Although this precise purpose of corrosion is widely recognized to refinery operators, counter measures aren't usually in place. Typically, corrosion inhibitors and plenty of neutralizers which includes caustic soda or ammonia are injected with the purpose of growing the pH of the bitter water. Although that is an apparent reaction to the problem, the remedy may be worse than the disease. The presence of diverse acid gases and ammonia can bring about stable salt depositing from which ammonium bisulfide is one of the major reasons of alkaline bitter water corrosion. pH tiers better than 7.6 dramatically growth ammonium bisulfide corrosion. By overdosing caustic that stage is effortlessly achieved. Hence, as in desalting, the important thing to corrosion discount is in correct pH control. Proper neutralizer dosing through crude distiller overhead condenser boot water pH dimension will now no longer most effective lessen corrosion however additionally lessen chemical consumption.

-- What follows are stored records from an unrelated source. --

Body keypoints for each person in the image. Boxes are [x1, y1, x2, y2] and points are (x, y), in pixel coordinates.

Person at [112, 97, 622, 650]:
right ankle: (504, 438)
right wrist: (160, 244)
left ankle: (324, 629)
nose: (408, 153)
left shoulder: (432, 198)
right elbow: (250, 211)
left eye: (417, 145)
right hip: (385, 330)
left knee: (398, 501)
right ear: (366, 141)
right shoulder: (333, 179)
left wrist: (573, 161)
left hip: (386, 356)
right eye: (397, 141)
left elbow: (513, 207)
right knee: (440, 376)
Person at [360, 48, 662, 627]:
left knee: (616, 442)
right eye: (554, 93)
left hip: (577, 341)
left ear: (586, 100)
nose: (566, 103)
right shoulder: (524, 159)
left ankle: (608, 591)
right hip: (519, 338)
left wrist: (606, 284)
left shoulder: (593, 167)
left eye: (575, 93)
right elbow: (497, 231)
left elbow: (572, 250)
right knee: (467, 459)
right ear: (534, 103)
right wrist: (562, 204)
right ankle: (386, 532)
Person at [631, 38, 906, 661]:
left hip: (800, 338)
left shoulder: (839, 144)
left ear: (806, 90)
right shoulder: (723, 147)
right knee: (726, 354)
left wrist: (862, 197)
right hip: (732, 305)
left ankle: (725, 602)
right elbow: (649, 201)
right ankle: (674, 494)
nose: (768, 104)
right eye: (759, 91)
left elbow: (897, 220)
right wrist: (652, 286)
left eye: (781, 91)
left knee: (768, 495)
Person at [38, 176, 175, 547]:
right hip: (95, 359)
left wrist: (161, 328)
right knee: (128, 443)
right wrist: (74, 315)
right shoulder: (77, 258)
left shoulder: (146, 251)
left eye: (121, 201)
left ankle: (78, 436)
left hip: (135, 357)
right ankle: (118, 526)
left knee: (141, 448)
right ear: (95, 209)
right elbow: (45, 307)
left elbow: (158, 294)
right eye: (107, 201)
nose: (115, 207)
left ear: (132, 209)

How can RO help in preventing corrosion?
One manner parameter which could play an essential position in each neutralizing acids and demulsification, is manner pH which can be controlled by using RO with pH control. Carefully tracking pH withinside the desalter water effluent permits for green dosing of caustic or acid which can also additionally bring about huge value savings. The balance of the oil/water emulsion relies upon in part on pH. Maintaining the pH of the combination inside a positive variety enables the de-emulsifier chemical substances in breaking the emulsion via way of means of interacting at once with the water droplets. The velocity and excellent of the separation manner can as a result be progressed which ends up in much less water carry-over, which in flip can bring about a huge discount in downstream corrosion and fouling.